Saturday, December 30, 2006

Commentary on The Hound part 5

"On October 29, we found ... underneath the library window a series of footprints utterly impossible to describe."

Chrispy believes that Lovecraft alluded to an event in Topsham, England on 7 February 1855.

Townspeople were shocked when they awoke to find unexplained footprints covering their yards, gardens, streets, and even roofs of their homes. Although other reports of unknown tracks are known to exist, this incident proved to be most unexplainable. The Times of London printed the following article on February 16, 1855.

Considerable sensation has been evoked in he towns of Topsham, Lympstone, Exmouth, Teignmouth, and Dawlish, in the south of Devon, in consequence of the discovery of a vast number of foot tracks of a most strange and mysterious description. The superstitious go so far as to believe that they are the marks of Satan himself; and that great excitement has been produced among all classes may be judged from the fact that the subject has been descanted on from the pulpit.It appears that on Thursday night last there was a very heavy fall of snow in the neighborhoods of Exeter and the south of Devon.
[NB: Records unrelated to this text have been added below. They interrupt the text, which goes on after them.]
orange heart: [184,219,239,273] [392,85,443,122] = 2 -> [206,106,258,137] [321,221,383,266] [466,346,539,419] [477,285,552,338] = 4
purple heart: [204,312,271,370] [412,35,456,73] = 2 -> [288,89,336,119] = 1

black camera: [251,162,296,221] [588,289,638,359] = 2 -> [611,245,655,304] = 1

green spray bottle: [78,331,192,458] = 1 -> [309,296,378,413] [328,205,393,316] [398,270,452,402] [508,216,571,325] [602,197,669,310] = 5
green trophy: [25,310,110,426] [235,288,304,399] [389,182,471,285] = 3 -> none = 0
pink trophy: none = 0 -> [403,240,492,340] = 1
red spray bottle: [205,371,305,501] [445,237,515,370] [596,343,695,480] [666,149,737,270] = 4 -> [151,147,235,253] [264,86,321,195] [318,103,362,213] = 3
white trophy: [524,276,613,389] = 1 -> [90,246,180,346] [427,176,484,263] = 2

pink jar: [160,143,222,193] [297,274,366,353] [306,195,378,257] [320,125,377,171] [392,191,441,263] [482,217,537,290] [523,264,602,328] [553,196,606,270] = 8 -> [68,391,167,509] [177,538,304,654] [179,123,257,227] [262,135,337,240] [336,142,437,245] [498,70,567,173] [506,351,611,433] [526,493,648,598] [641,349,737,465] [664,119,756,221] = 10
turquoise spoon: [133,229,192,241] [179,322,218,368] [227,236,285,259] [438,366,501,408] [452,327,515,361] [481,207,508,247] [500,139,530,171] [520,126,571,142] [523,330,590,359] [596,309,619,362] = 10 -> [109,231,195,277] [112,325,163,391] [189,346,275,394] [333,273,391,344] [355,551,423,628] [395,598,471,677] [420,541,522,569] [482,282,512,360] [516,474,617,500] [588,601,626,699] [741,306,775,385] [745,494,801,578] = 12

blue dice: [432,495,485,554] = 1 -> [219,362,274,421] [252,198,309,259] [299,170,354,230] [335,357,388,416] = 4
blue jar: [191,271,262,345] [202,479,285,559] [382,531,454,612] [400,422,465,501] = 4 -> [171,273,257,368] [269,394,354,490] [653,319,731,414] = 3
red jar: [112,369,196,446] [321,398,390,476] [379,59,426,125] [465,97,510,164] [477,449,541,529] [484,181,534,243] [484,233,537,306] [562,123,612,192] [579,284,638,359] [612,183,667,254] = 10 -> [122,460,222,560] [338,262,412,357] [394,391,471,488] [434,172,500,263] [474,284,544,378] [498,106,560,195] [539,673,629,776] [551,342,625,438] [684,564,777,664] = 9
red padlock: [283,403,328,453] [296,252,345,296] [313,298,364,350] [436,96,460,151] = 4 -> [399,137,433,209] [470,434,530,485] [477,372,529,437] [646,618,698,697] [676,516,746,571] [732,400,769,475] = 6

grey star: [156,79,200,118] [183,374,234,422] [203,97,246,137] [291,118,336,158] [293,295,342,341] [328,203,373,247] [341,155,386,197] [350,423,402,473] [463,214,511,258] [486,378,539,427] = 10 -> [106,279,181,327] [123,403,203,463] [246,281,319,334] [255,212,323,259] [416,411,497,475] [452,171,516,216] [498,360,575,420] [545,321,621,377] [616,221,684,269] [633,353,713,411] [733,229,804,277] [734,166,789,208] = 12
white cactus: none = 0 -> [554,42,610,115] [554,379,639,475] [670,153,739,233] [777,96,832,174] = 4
On the following morning, the inhabitants of the above towns were surprised at discovering the tracks of some strange and mysterious animal, endowed with the power of ubiquity, as the foot prints were to be seen in all kinds of inaccessible places - on the tops of houses and narrow walls, in gardens and courtyards enclosed by high walls and palings, as well as in open fields. There was hardly a garden in Lympstone where the footprints were not observed.The track appeared more like that of a biped than a quadruped, and the steps were generally eight inches in advance of each other. The impressions of the feet closely resembled that of a donkey's shoe, and measured from an inch and a half to (in some instances) two and a half inches across. Here and there it appeared as if cloven, but in the generality of the steps the shoe was continuous, and, from the snow in the center remaining entire, merely showing the outer crest of the foot, it must have been convex [concave?].The creature seems to have approached the doors of several houses and then to have retreated, but no one has been able to discover the standing or resting point of this mysterious visitor. On Sunday lat the Rev. Mr. Musgrave alluded to the subject in his sermon, and suggested that possibility of the footprints being those of a kangaroo,; but this could scarcely have been the case, as they were found on both sides of the estuary of the Exe. At present it remains a mystery, and many superstitious people in the above towns are actually afraid to go outside their doors after night.

29 October 1922 was the Sunday before Halloween - the day kids would have celebrated it.